EXERCISE BRIEF ::
Track down each line below containing the string "wall" and copy it.

EXTRACTED ENTRIES ::
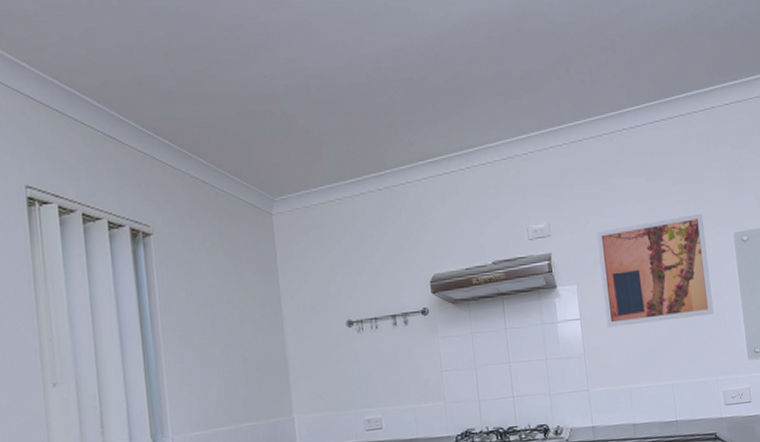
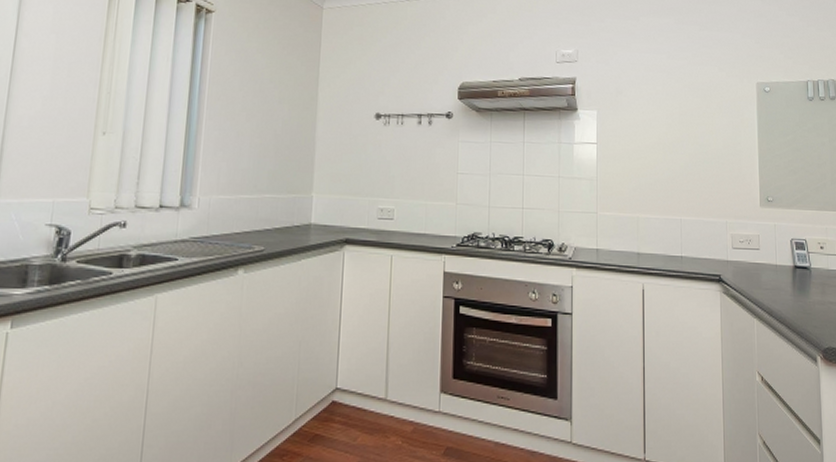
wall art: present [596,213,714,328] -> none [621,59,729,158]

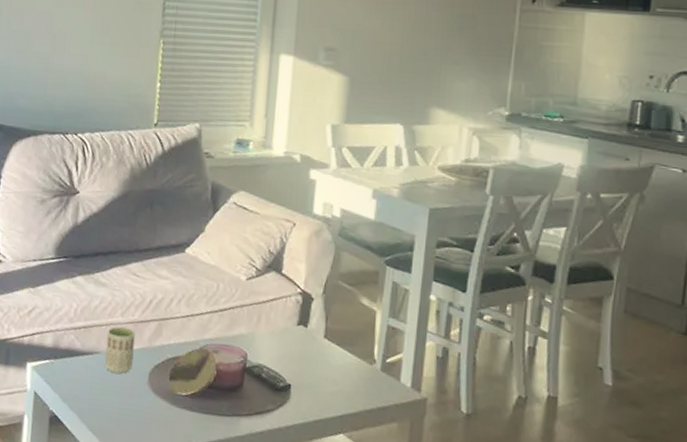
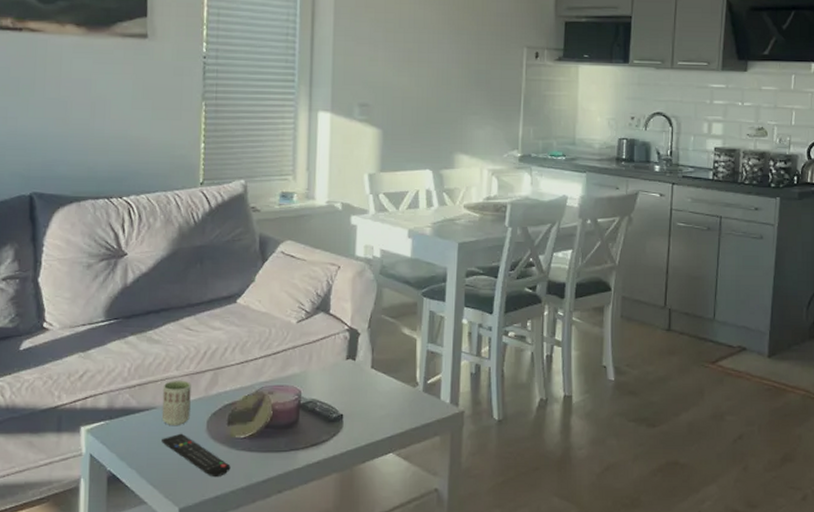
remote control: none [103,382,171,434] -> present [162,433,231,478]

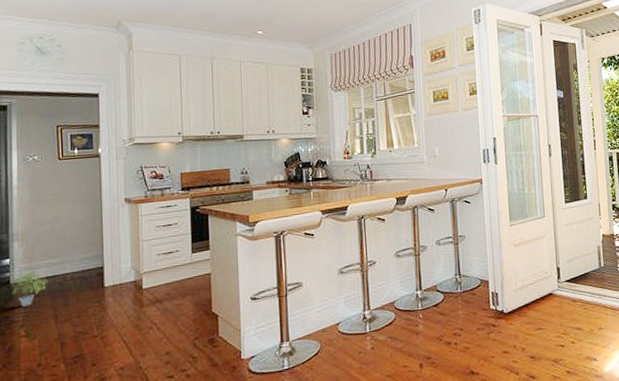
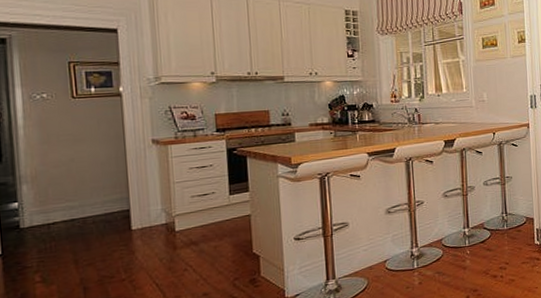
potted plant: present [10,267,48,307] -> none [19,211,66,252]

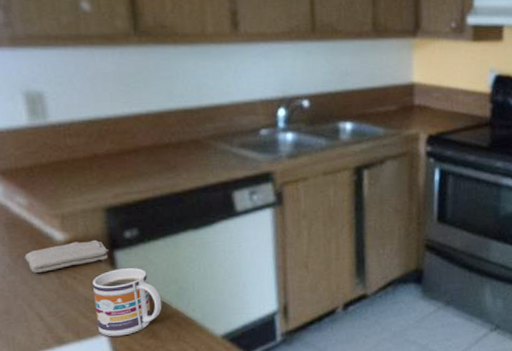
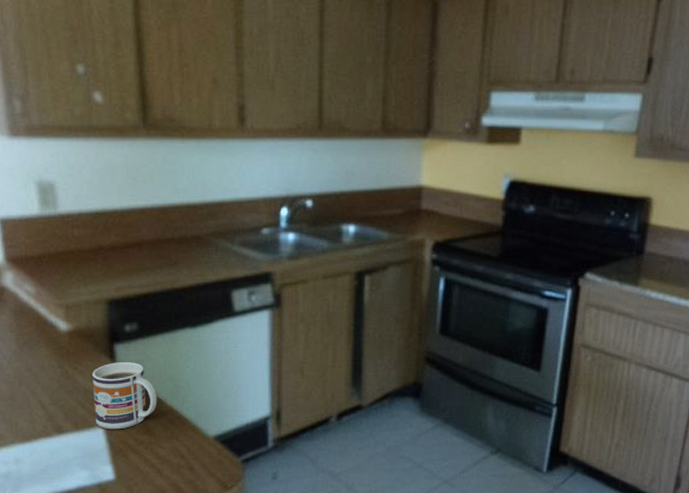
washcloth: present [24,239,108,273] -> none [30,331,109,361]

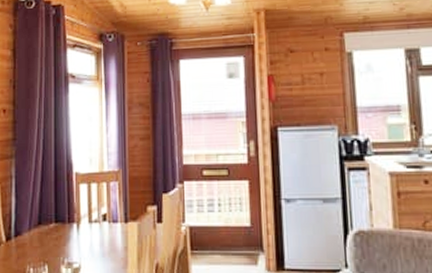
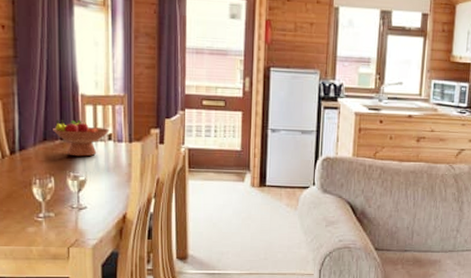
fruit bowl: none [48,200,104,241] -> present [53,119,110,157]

---

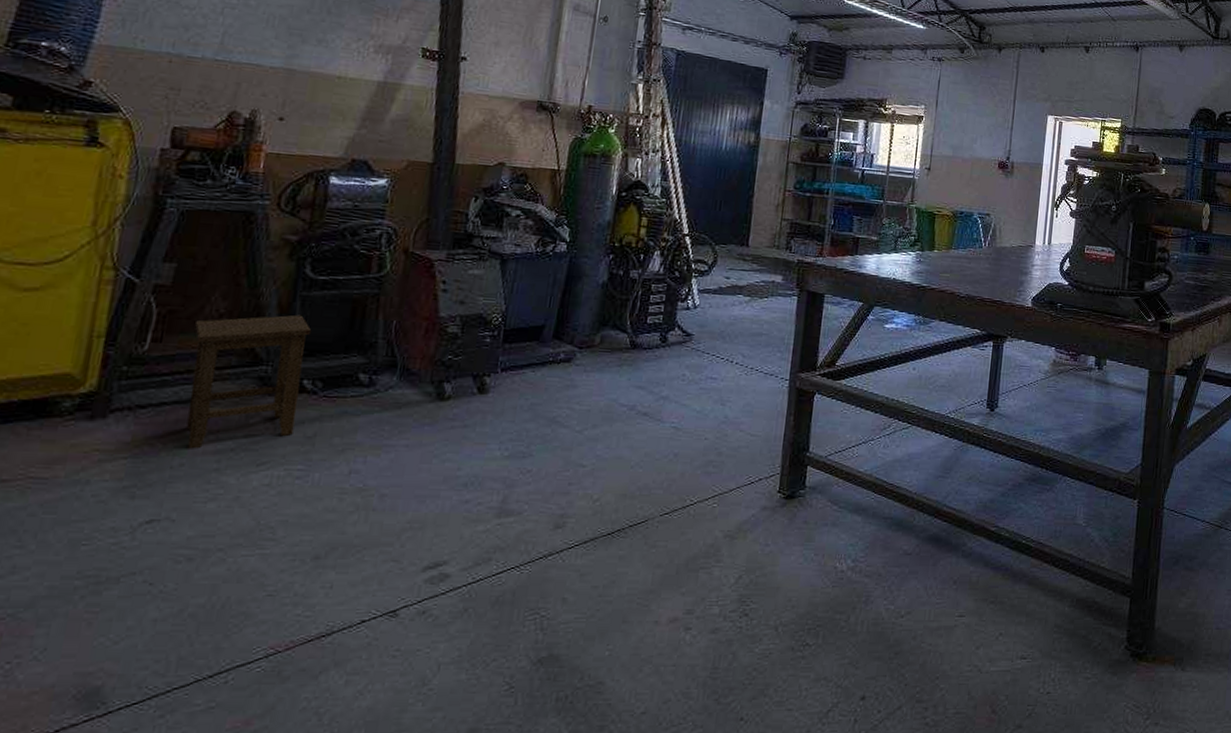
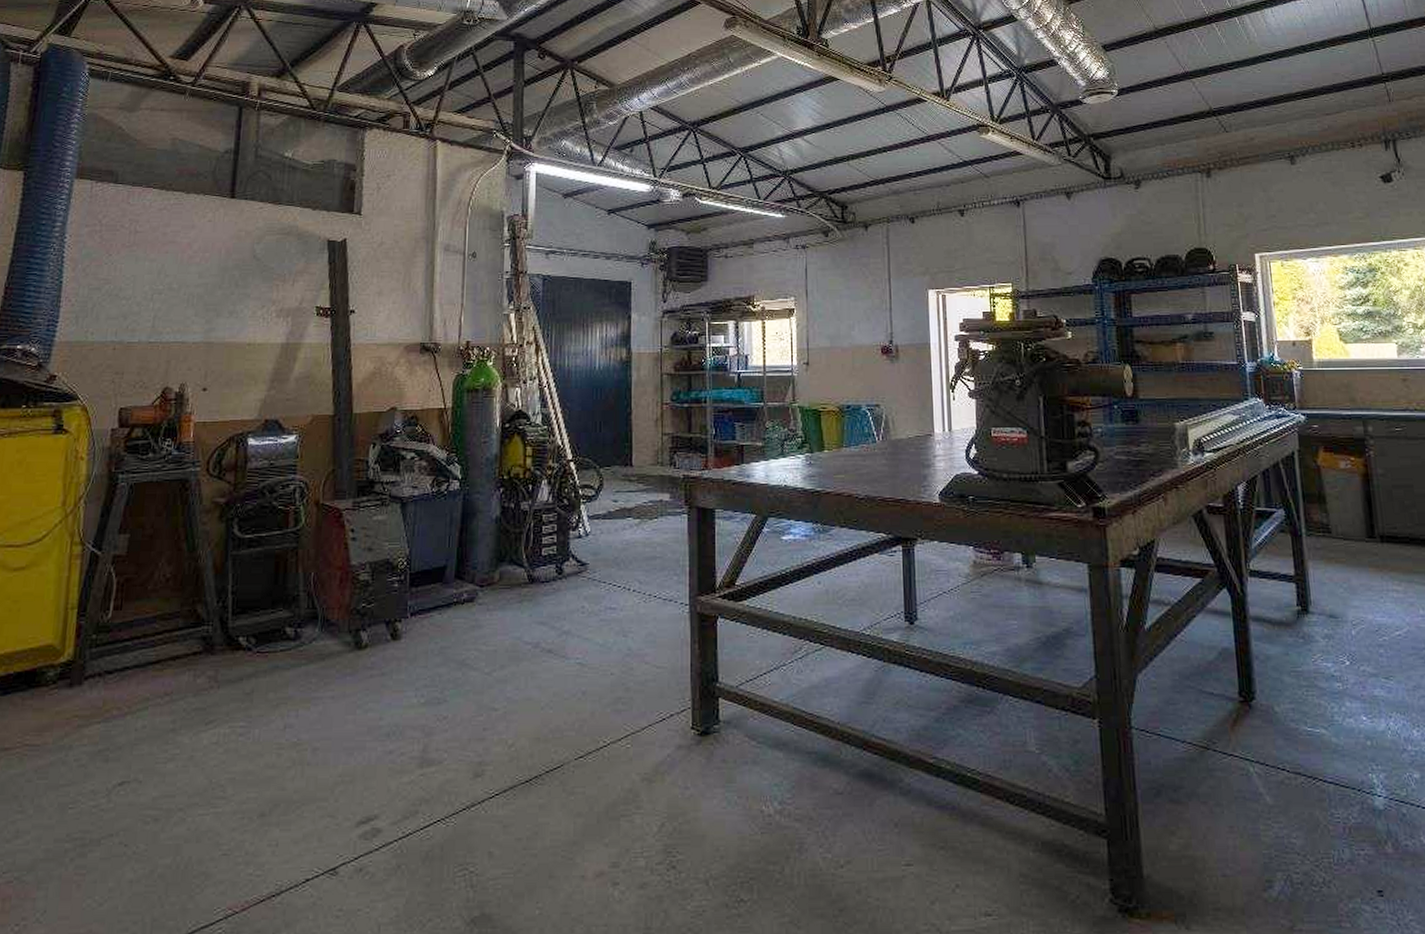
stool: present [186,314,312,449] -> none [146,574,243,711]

--

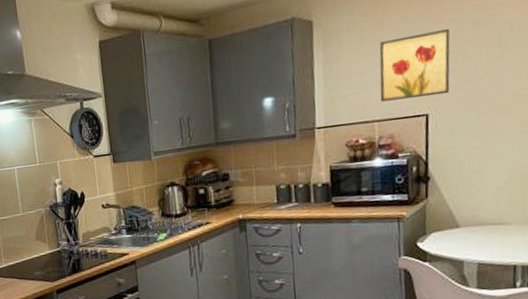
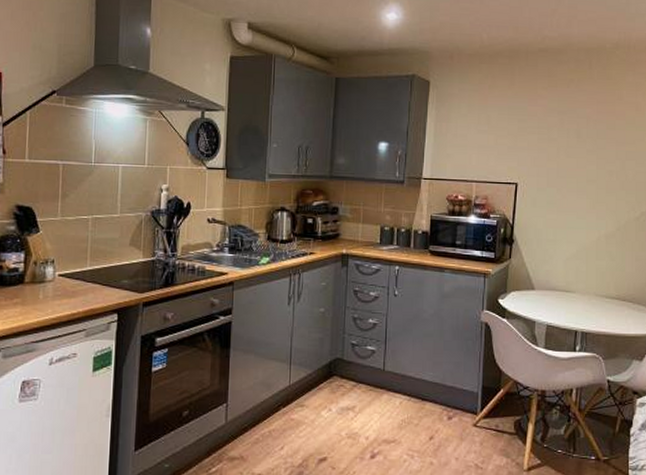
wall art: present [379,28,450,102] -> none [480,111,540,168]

TASK SOLUTION ::
wall art: present [596,213,714,328] -> none [621,59,729,158]
wall art: present [379,28,450,102] -> none [480,111,540,168]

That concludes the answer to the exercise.